The same dynamic can be spotted in all the failed leaders from the past cycle that are being talked up by social media pundits – SOFI, DT, PLTR, BILL, HUBS. Though not all have failed, neither substantial volume nor price traction has come in, and the fact that these stocks that are played-over and buried under overhead supply are among the trades that this market is offering, is another nail in its viability.
Concluding
I believe this earnings season might shed some more light on where the market is heading, but by no means does the rally have to be over. Dysfunctional markets can rally for longer than most of us hope, and after doing some basic social media opinion polling you will find that there is still a large quantity of market participants in utter disbelief of the equity rally (largely though due to economic and valuation reasons, rather than looking under the hood of the market), sufficient to lend enough contrarian firepower to drive this runaway train higher.

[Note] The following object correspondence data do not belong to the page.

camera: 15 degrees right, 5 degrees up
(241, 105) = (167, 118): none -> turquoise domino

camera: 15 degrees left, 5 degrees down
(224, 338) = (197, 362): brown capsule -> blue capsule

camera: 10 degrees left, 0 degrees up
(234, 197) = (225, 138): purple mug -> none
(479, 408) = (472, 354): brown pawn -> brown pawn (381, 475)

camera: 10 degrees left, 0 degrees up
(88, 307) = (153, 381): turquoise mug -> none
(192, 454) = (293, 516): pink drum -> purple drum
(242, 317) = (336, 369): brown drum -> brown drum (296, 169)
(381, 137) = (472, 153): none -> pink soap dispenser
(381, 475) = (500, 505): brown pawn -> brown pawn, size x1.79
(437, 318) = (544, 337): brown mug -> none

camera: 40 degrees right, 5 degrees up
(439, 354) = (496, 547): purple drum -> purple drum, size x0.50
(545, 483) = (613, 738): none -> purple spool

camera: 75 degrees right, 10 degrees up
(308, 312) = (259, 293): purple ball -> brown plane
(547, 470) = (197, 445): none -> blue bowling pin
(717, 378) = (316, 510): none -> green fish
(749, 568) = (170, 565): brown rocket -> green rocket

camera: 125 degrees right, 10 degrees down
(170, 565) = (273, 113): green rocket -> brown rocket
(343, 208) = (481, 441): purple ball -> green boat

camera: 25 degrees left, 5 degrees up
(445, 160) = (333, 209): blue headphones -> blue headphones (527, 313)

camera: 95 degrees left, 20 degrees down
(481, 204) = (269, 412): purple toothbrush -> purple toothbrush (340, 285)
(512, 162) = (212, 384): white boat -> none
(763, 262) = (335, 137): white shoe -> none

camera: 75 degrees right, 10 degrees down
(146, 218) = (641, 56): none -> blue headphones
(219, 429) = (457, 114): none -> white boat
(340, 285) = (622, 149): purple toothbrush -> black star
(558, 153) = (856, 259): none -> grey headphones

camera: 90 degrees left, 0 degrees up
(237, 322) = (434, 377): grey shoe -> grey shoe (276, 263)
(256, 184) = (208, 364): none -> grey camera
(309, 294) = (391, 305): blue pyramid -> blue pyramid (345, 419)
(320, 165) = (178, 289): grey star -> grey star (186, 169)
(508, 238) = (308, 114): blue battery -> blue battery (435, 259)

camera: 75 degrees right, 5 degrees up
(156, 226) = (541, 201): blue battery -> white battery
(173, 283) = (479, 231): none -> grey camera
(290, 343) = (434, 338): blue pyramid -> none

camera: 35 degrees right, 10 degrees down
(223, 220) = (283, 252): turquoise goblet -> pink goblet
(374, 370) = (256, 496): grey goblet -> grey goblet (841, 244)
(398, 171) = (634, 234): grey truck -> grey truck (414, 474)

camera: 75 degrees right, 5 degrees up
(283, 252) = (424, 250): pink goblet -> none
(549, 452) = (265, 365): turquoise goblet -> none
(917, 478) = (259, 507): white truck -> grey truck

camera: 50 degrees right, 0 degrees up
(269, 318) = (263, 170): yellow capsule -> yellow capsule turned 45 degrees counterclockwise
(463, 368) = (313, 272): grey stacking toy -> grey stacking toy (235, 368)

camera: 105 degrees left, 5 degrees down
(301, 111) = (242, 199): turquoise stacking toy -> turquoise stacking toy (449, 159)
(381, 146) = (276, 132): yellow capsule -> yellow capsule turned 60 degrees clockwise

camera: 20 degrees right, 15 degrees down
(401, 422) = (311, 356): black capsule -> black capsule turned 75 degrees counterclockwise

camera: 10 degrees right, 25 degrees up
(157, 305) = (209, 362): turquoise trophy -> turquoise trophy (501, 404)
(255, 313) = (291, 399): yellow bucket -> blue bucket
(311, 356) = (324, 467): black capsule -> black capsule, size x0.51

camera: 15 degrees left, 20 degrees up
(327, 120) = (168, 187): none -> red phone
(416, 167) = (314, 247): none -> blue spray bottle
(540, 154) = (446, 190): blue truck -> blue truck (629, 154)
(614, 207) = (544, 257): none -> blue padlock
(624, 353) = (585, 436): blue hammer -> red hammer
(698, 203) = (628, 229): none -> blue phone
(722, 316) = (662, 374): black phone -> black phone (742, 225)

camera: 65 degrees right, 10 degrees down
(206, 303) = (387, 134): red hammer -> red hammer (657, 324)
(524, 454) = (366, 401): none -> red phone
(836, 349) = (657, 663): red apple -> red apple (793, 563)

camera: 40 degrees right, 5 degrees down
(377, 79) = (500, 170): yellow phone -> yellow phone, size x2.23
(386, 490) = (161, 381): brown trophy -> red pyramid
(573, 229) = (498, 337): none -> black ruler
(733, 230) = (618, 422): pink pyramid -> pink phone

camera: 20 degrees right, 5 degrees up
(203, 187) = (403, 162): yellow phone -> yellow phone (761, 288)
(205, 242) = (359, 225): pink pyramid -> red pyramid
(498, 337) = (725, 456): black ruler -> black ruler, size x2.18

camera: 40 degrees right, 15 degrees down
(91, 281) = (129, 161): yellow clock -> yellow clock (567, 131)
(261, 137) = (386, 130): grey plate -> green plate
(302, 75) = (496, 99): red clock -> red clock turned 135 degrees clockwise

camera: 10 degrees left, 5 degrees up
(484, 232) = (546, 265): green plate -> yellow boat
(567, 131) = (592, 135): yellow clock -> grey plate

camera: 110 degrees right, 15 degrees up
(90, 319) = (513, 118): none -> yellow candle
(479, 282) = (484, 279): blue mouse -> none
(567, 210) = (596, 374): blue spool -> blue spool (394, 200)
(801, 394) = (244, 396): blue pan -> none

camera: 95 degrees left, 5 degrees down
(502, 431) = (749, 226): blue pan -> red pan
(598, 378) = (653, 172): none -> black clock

The main question for me is, over the next half a year, will there be some sort of a major market liquidity shock, or will the rally drift up further? I don’t know, and no one can know. But I can look at the market and say with strong confidence that the odds are not on the side of risk-aware stock speculators. There is ice on the roads – that does not mean that there will be a major crash, but it means that the basic conditions favor it happening.